_To do:_
In the car trouble post, at about what engine speed does the car lose its kick?

_Text section:_

1.When I want to put the pedal to the metal it chokes and slightly vibrates and it sounds deeper.
2.The car stalls sometimes as I turn around

It's a 99 csvt with 150k on it. Any input will be appreciated, thanks.
 
I replaced the plugs and wires not to long time ago. I had a problem a month ago with one of them. It popped up and I had a guy retapped the tread. I checked that spark plug and it's sitting pretty tight. I took the car for a spin after I wrote this post, and must say that the vibrating is gone, but the car feels weaker and and loses the kick around 4000rpm(I saw a post on the same kinda problem) Could it be Intake Manifold Runner Control?
 
...1.When I want to put the pedal to the metal it chokes and slightly vibrates and it sounds deeper.
2.The car stalls sometimes as I turn around

It's a 99 csvt with 150k on it. Any input will be appreciated, thanks.
What are the CEL codes? Stalling when turning could be due to a massive vacuum loss or bad fuel pump. And yes, it could be the IMRC but we should know better after you post the CEL codes.

Stored entries
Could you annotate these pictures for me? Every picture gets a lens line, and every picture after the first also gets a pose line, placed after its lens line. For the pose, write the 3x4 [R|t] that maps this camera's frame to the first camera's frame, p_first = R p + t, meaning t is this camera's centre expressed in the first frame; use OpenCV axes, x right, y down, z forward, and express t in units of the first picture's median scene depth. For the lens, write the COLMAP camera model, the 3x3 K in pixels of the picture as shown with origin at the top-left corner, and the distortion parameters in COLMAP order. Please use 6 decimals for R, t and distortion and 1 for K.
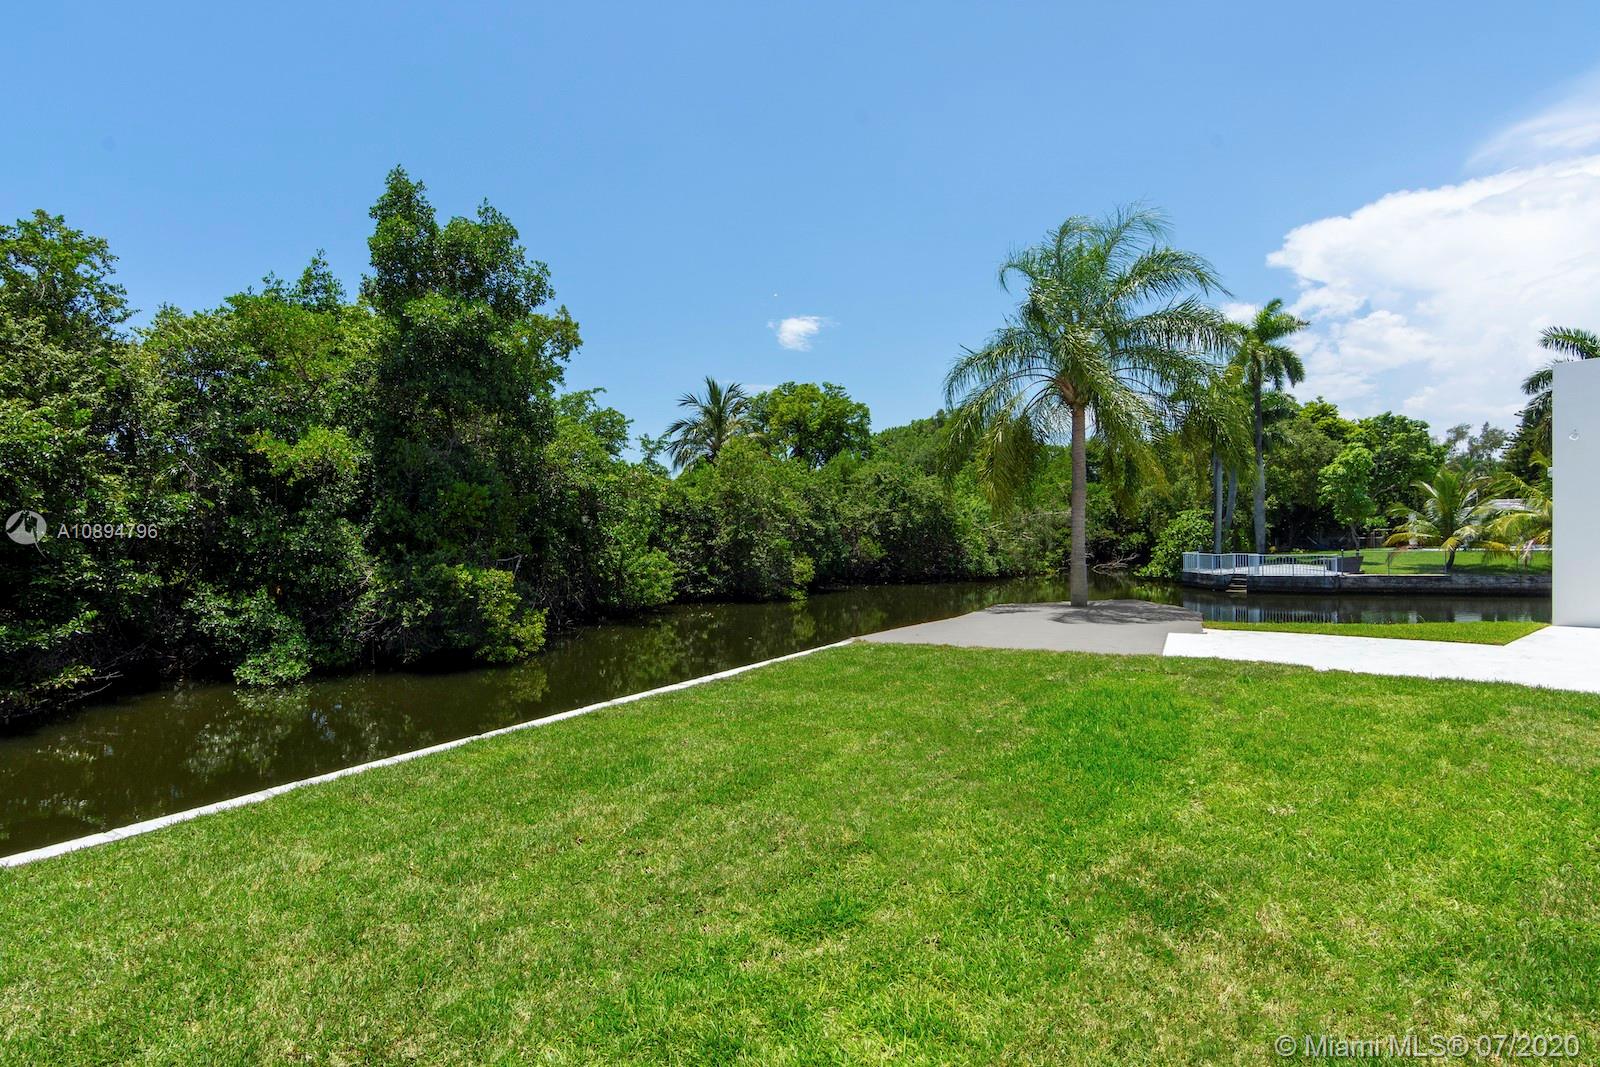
lens RADIAL K [[776.0, 0, 803.9], [0, 776.0, 544.3], [0, 0, 1]] dist [0.006530, 0.002711]
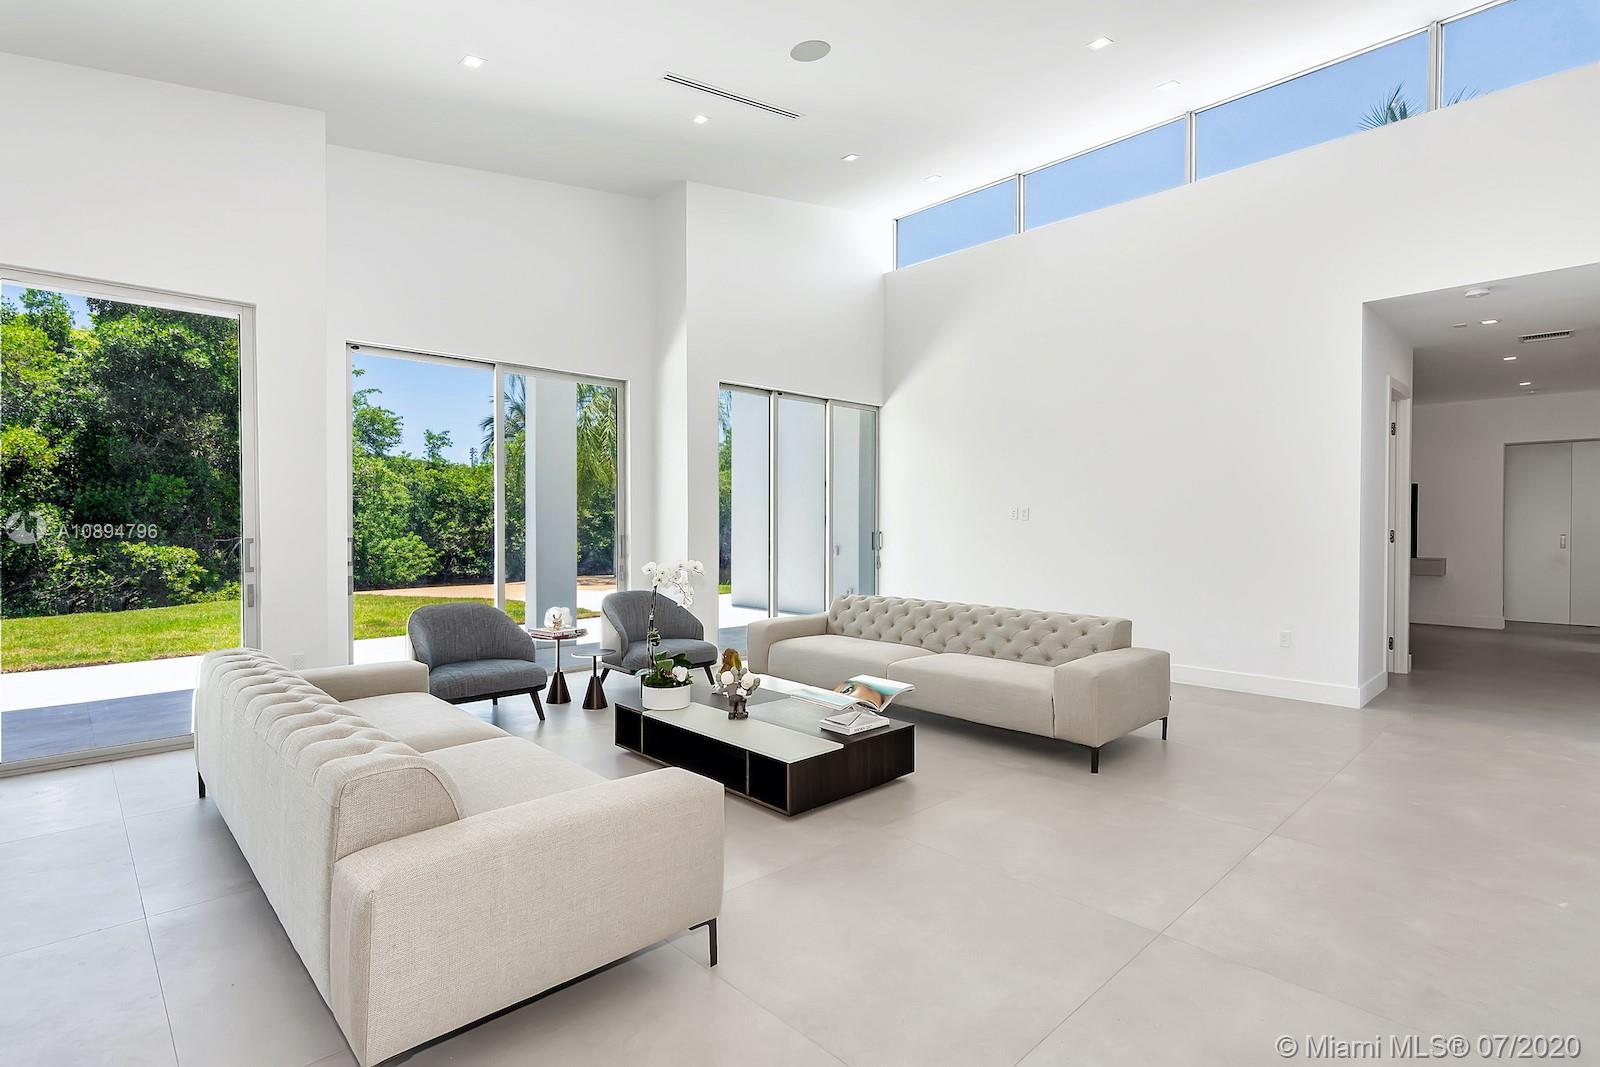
lens RADIAL K [[776.0, 0, 801.3], [0, 776.0, 534.6], [0, 0, 1]] dist [0.006530, 0.002711]
pose [[0.995577, 0.007594, 0.093642, 0.345188], [-0.007602, 0.999971, -0.000278, 0.004678], [-0.093641, -0.000435, 0.995606, -0.229811]]
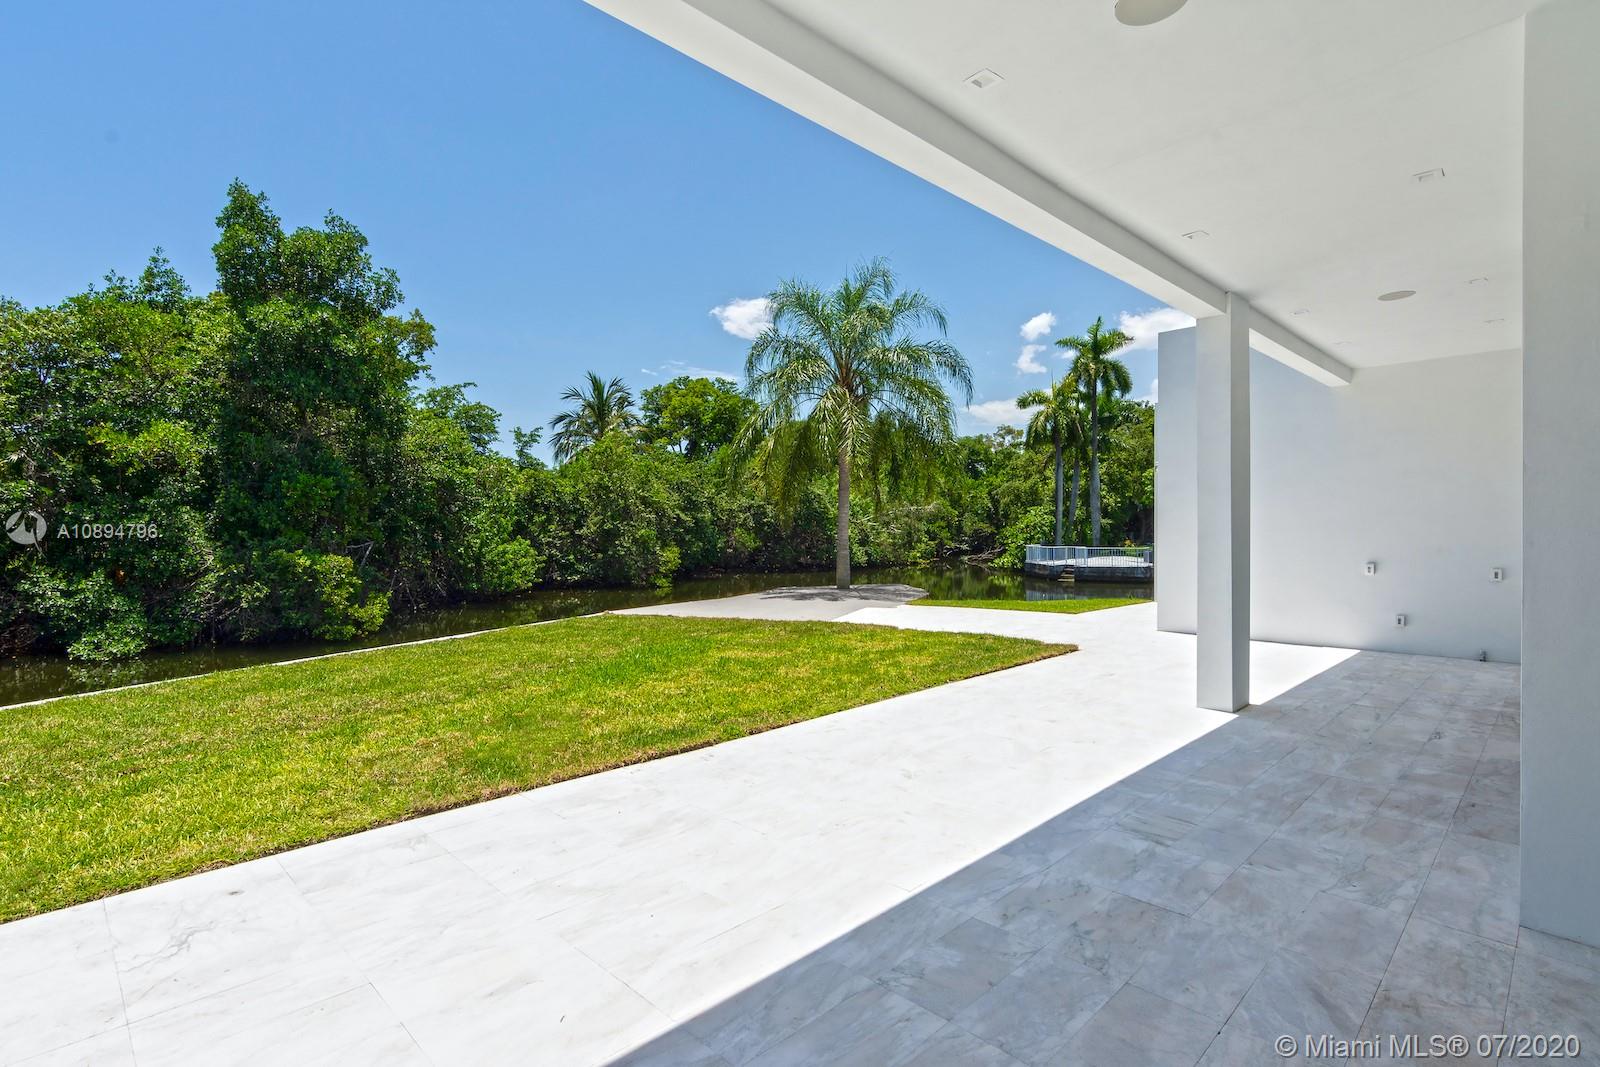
lens RADIAL K [[776.0, 0, 790.4], [0, 776.0, 537.0], [0, 0, 1]] dist [0.006530, 0.002711]
pose [[0.996246, 0.008293, 0.086170, 0.108974], [-0.008529, 0.999961, 0.002372, -0.000917], [-0.086147, -0.003098, 0.996278, -0.105336]]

_Task response:_
Around 4000 rpm.